Pero cuatro horas después tuvo más necesidad que nunca de su inhalador, al salir de una siesta liviana, en una sacudida espasmódica. El hombre de traje sentado al otro lado del pasillo, bajó el periódico y lo miró con una curiosidad levemente aprensiva.
«¡He vuelto, Eddie! —chilló el asma, alegremente—. ¡He vuelto, y, no sé, pero a lo mejor esta vez llegue a acabar contigo! ¿Por qué no? Alguna vez tiene que pasar, ¿verdad? ¡No puedo seguir jodiéndote eternamente!».
El pecho de Eddie se hinchaba y crujía. Buscó a tientas su inhalador, lo apuntó hacia su garganta y oprimió el gatillo. Luego volvió a recostarse en el alto asiento, estremecido, esperando el alivio. Pensaba en el sueño del que acababa de despertar. ¿Sueño? Por Dios, si sólo fuera eso… Temía que fueran recuerdos y no sueños. Había visto una luz verde, como la que brillaba dentro del aparato de rayos X de la zapatería, y un leproso putrefacto perseguía a un muchachito llamado Eddie Kaspbrak, que gritaba a todo pulmón, por unos túneles bajo tierra.
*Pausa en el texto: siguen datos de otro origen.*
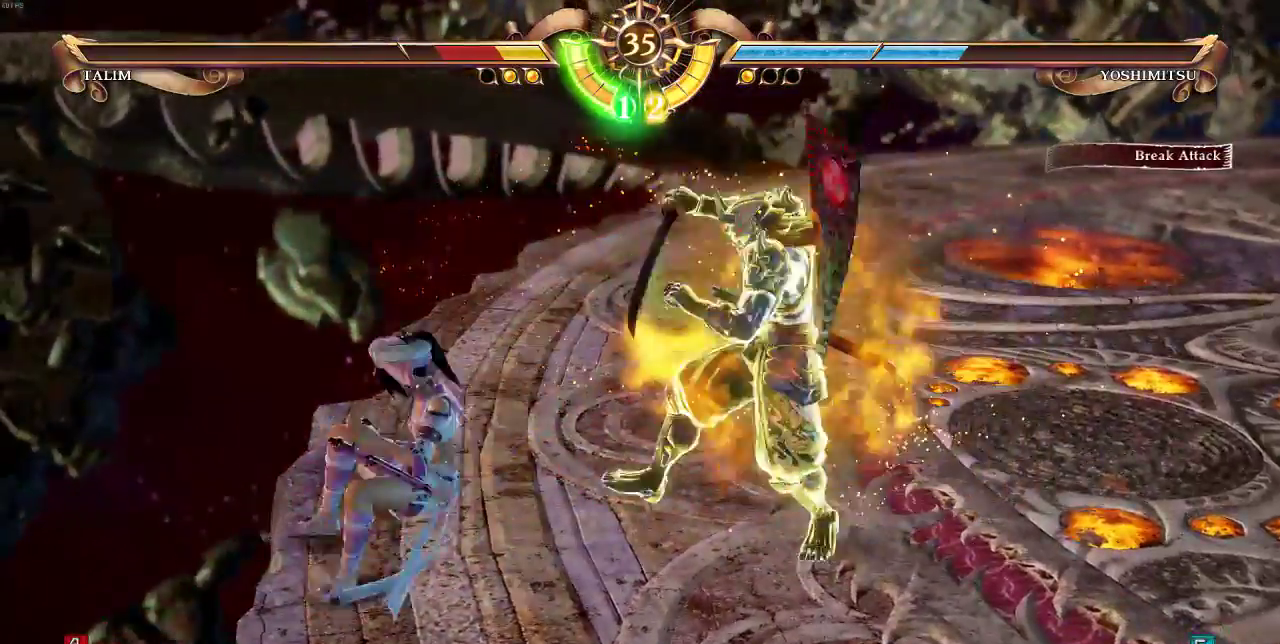
{"dt_ms": 500, "buttons": ["DPAD_UP"], "events": []}
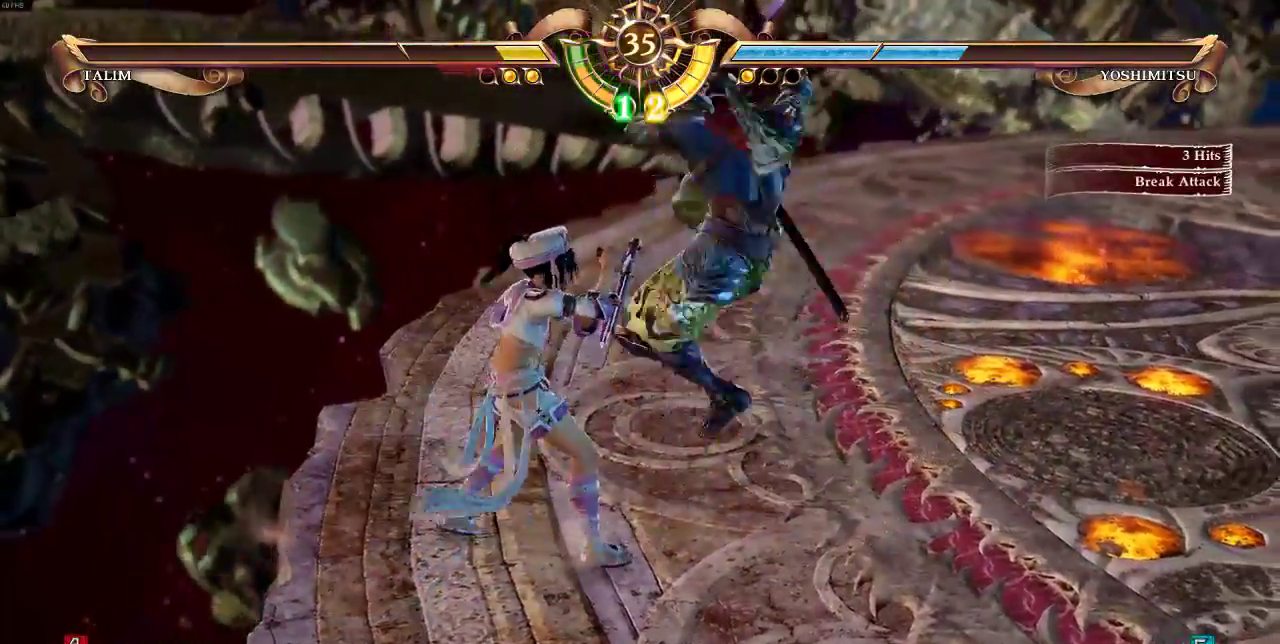
{"dt_ms": 500, "buttons": ["DPAD_UP"]}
Corría y corría…
(Corre bastante rápido, había dicho el entrenador Black a su madre y corría muy rápido con esa cosa podrida siguiéndolo; oh, sí, bien puedes creerlo y apostar tu pellejo).
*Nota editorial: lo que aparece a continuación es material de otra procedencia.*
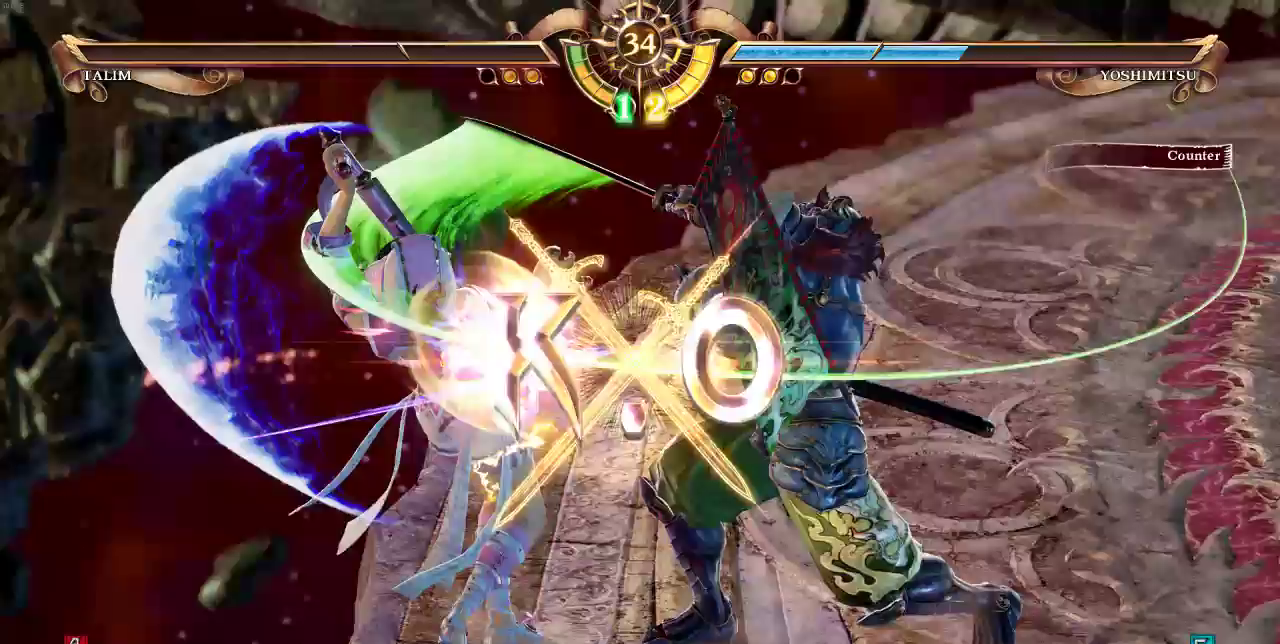
{"dt_ms": 1000, "buttons": []}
En ese sueño tenía once años y había olido algo como la muerte del tiempo y alguien había encendido un fósforo y al bajar la vista había visto la cara descompuesta de un niño llamado Patrick Hockstetter, desaparecido en julio de 1958, y los gusanos entraban y salían de sus mejillas y ese horrible olor a gas le salía de adentro y en el sueño, que era más recuerdo que sueño, había mirado a un lado y había visto dos textos escolares hinchados de humedad y cubiertos de moho. Si estaban así era porque allí abajo había una humedad horrible. Cómo pasé mis vacaciones: composición de Patrick Hockstetter. «Las pasé en un túnel, muerto. Mis libros se llenaron de moho y se hincharon hasta parecer catálogos de grandes almacenes». Eddie abrió la boca para gritar y fue entonces cuando los escabrosos dedos del leproso se deslizaron por su mejilla y se le hundieron en la boca, y fue entonces cuando despertó con esa sacudida y se encontró, no en las cloacas de Derry, Maine, sino en un vagón de tren cruzando Rhode Island a toda velocidad bajo una enorme luna blanca.
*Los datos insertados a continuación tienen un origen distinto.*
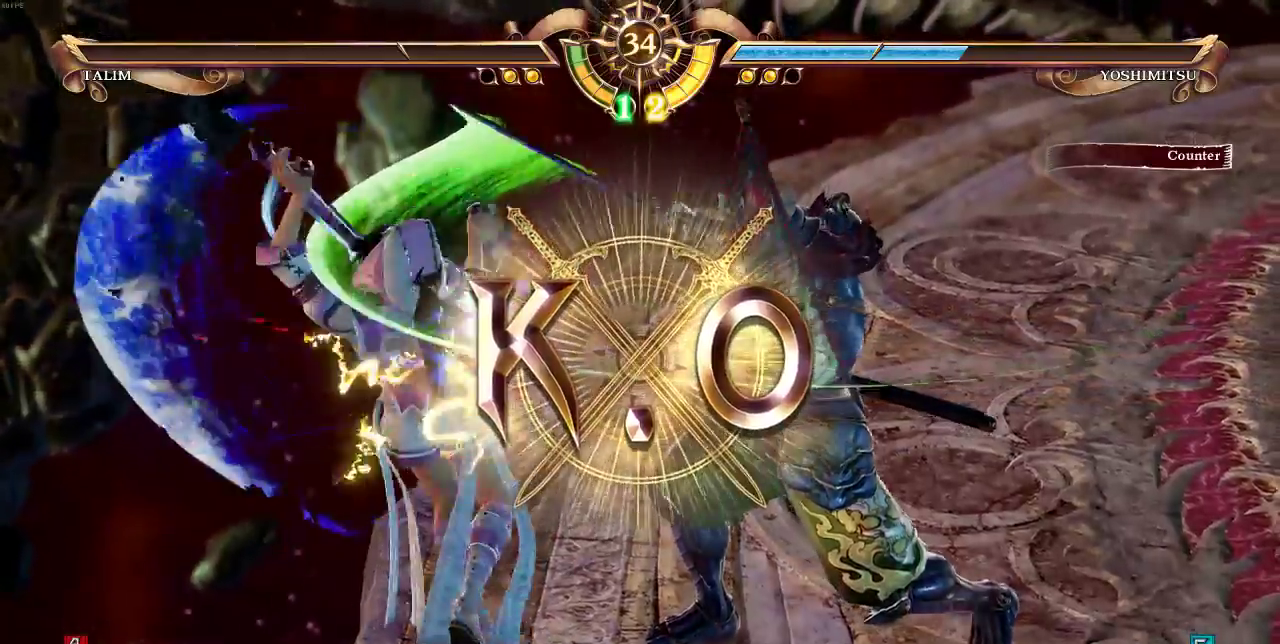
{"dt_ms": 500, "buttons": []}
El hombre sentado al otro lado del pasillo vaciló. Estuvo a punto de no hablar, pero lo hizo.
—¿Se siente bien, señor?
—Oh, sí —respondió Eddie—. Me dormí y tuve un mal sueño. Y eso me activó el asma.
—Comprendo.
El periódico volvió a subir. Eddie vio que se trataba de aquel diario que su madre solía llamar El Jew York Times.[11] Miró por la ventana; el paisaje dormía, iluminado sólo por la luna. Aquí y allá se veían casas, a veces en grupos, la mayoría a oscuras, algunas iluminadas. Pero las luces parecían pequeñas y falsamente burlonas comparadas con el fantasmal fulgor de la luna.
Creyó que le hablaba la luna —pensó, de pronto—. Henry Bowers. Por Dios, qué loco estaba. Se preguntó dónde estaría Henry Bowers en la actualidad. ¿Muerto? ¿En la cárcel? ¿Vagando por planicies desiertas en el medio del país como un virus incurable, bebiendo en las horas profundas y aturdidas de la madrugada, o tal vez matando a los estúpidos que se detenían ante su pulgar estirado para pasar los dólares de sus billeteras a la propia?
Posible, posible.
¿En algún asilo del Estado? ¿Mirando la luna que estaba casi llena? ¿Hablando con ella, escuchando respuestas que sólo él podía oír?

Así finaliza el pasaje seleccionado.